Two years later, I was going out with Mareike, and I’d forgotten why I’d needed a dog. Todd was sweet, loyal, devoted, and tiresome. Because I begrudged my parents the triumph of having been right, I clenched my teeth, did my duty, and kept on walking him. Every day our walks got shorter. I’d haul Todd like an object once around the block, and in the end I threw him out of my room, where he’d slept happily at my feet for the first two years of his life. He’d look at me sadly, but without reproach. My bad conscience made me hate him.
His salvation arrived in the shape of little Antje, who came to our door one day and asked if she could take Todd for a walk. From that moment on, Todd was the happiest dog in the world. He loved Antje, and Antje loved him. They’d spend whole afternoons in the town woods. When Antje got a little older, they’d take a bus together and go hiking in the forests of the Neandertal. My mother would give her some pocket money, but the tip had less to do with Antje’s expectations than with my family’s habit of paying members of the Berger family for their services.

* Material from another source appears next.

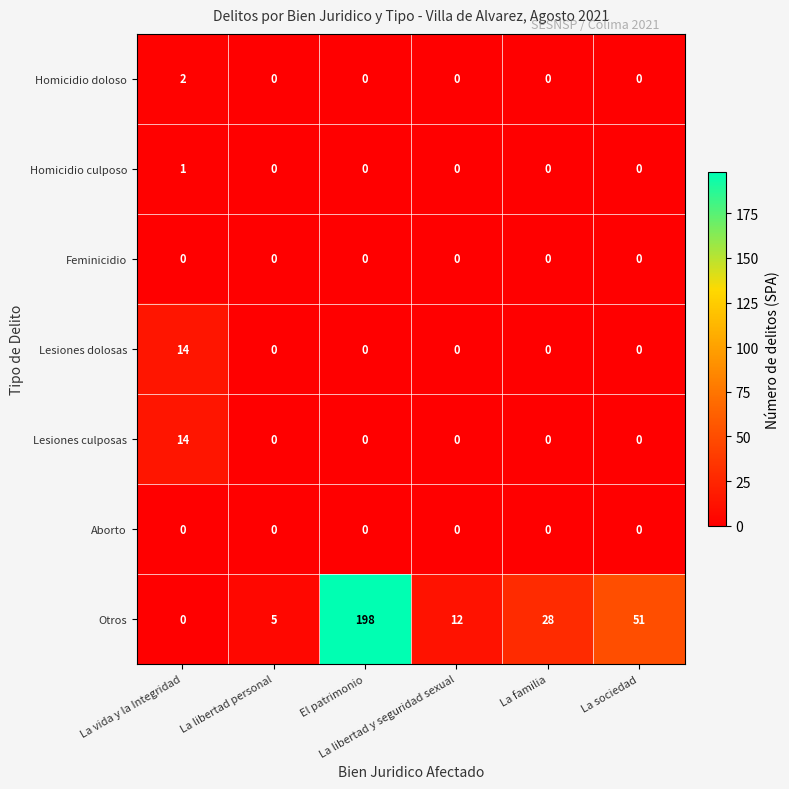

Which series has the widest spread of values?

Otros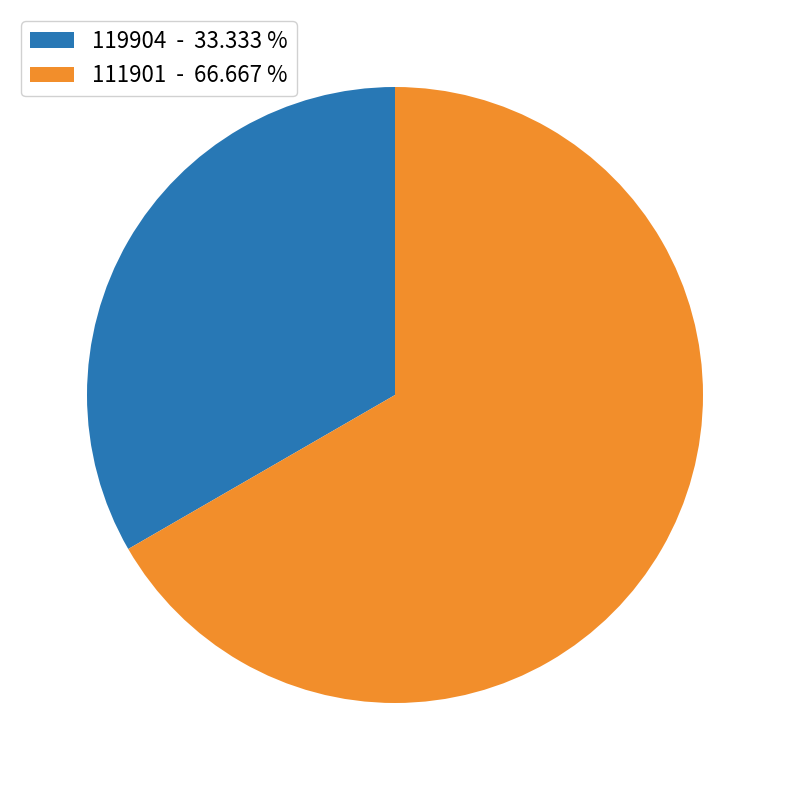

Count the number of slices in the pie.

2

After I moved to Cologne to attend the university, on rainy days Antje would lie with Todd on the floor of my room, listen to my music, read my books, and wait to get older. When I came home for semester break, I’d sit at my desk and try to solve the riddles of some legal homework while Todd and Antje shared a bag of jelly babies on the Flokati rug. If I wanted to go to the bathroom, I’d climb over the two of them. Antje didn’t bother me. Her presence had a tranquilizing effect. She was almost sixteen when I inadvertently slept with her one wet afternoon. Since this one-on-one leisure-time activity harmed neither of us, we occasionally repeated it.

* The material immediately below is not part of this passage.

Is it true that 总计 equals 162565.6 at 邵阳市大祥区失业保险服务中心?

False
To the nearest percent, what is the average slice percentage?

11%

Later Antje would say it was me and not Todd she’d been in love with as a child. But a seven-year-old can’t approach a seventeen-year-old. Likewise, a twelve-year-old girl has no chance with a twenty-two-year-old student. A girl has to be sixteen before she’s capable of making an impression on a man of twenty-six. And so her plan had basically been to wait. During the long hikes in the Neandertal, she said, she had imaginary conversations with me. Even the books in my room smelled like me. She’d crept into my clothes closet for her first exercises in masturbation, she said. I would have thought it impolite not to believe her. I’d learned at court how people shaped the past according to self-created patterns. They’d talk the crudest nonsense with sacred conviction. That was maybe the most important insight I gained from my legal education: he who doesn’t tell the truth is still a long way from lying. In my eyes, Antje was such a case.

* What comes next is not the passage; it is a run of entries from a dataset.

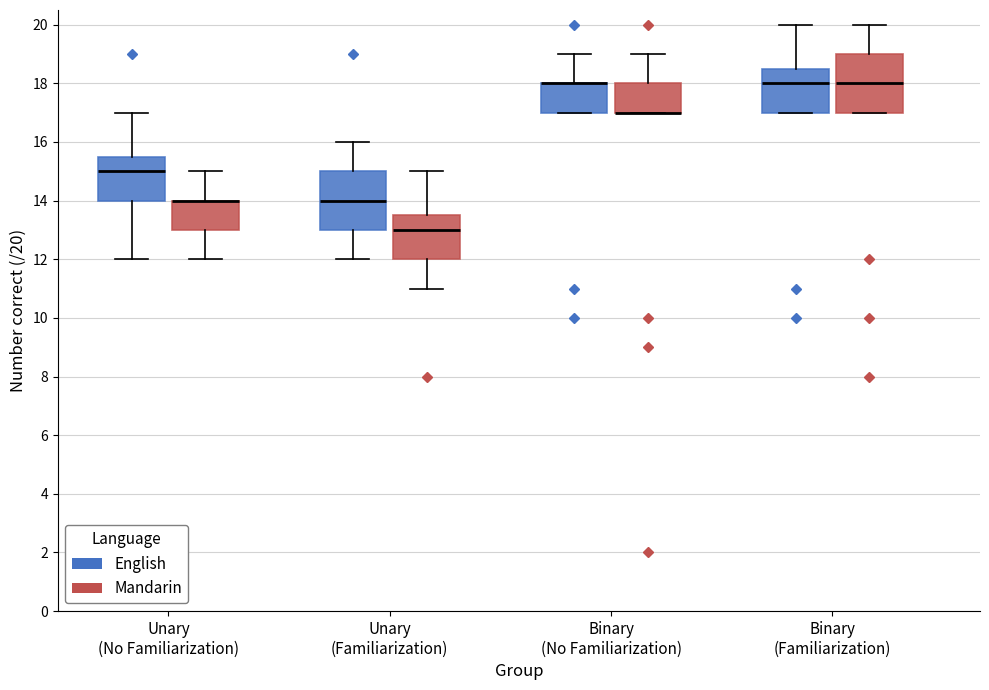

Reading left to right, read every box against the y-axis: the position of its median line, the range the box covers, and the ends of its whiskers. The values are not printed on the chart, so give them approximately, as read against the axis.

Unary (No Familiarization) (English): median 15.0, box 14.0 to 15.6, whiskers 12.0 to 17.0
Unary (No Familiarization) (Mandarin): median 14.0 (drawn on the box's upper edge), box 13.0 to 14.0, whiskers 12.0 to 15.0
Unary (Familiarization) (English): median 14.0, box 13.0 to 15.0, whiskers 12.0 to 16.0
Unary (Familiarization) (Mandarin): median 13.0, box 12.0 to 13.6, whiskers 11.0 to 15.0
Binary (No Familiarization) (English): median 18.0 (drawn on the box's upper edge), box 17.0 to 18.0, whiskers 17.0 to 19.0
Binary (No Familiarization) (Mandarin): median 17.0 (drawn on the box's lower edge), box 17.0 to 18.0, whiskers 17.0 to 19.0
Binary (Familiarization) (English): median 18.0, box 17.0 to 18.6, whiskers 17.0 to 20.0
Binary (Familiarization) (Mandarin): median 18.0, box 17.0 to 19.0, whiskers 17.0 to 20.0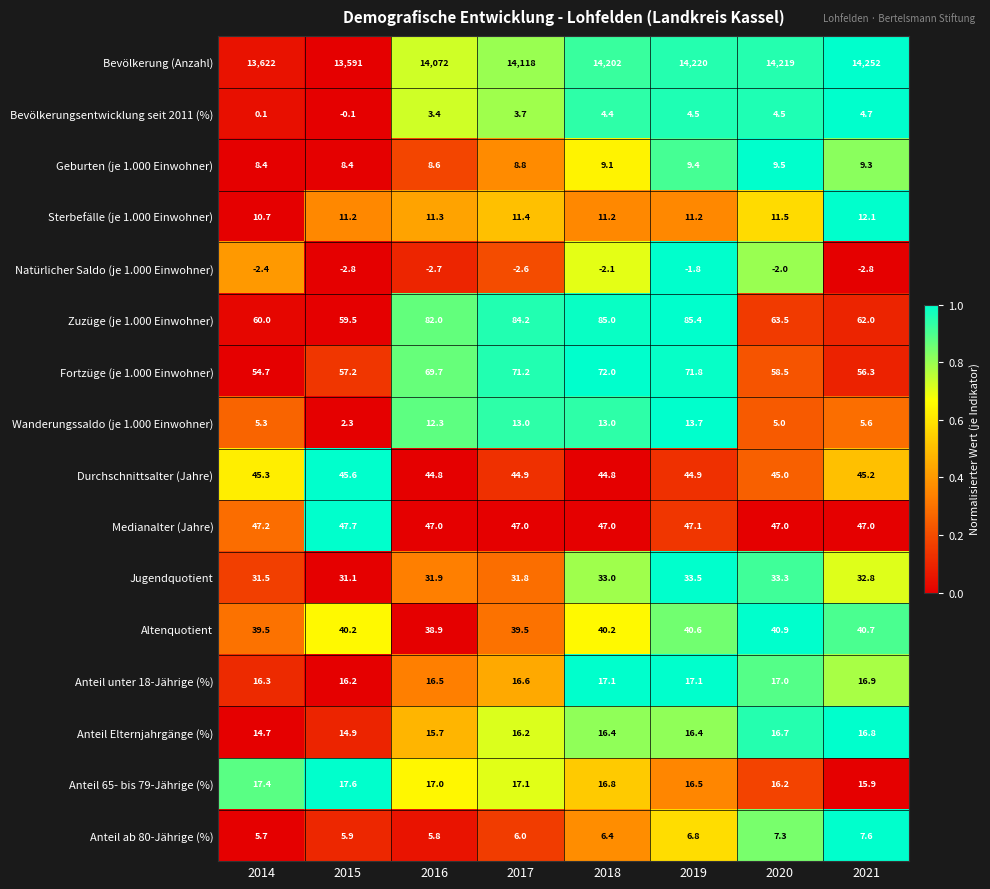

What is the sum of the Bevölkerung (Anzahl) values at 2015 and 2016?

27663.0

On the day when I stopped by my parents’ house to pick up a few things I’d need on the island, Antje was lying on my bed, doing a crossword puzzle. My mother stood in the doorway and screamed at me. My father backed her up, having left work at the clinic where he was the chief physician for just this purpose. Since he’d paid for my university studies, I owed him my life. That was his position. We agreed that I couldn’t expect the smallest financial support when I came back from my reckless adventure, a failure and a disgrace, in a few weeks. I slung my army duffel bag over my shoulder and fled the house.
Antje followed me to the train station, to the train itself, and into my Cologne apartment. She simply refused to leave my side. I was exhausted, and I decided I couldn’t forbid her to turn up at the airport at the same time as me on December 31, 1997. It so happened that the pocket money she’d received for taking care of Todd, year in year out, nicely covered the price of a plane ticket.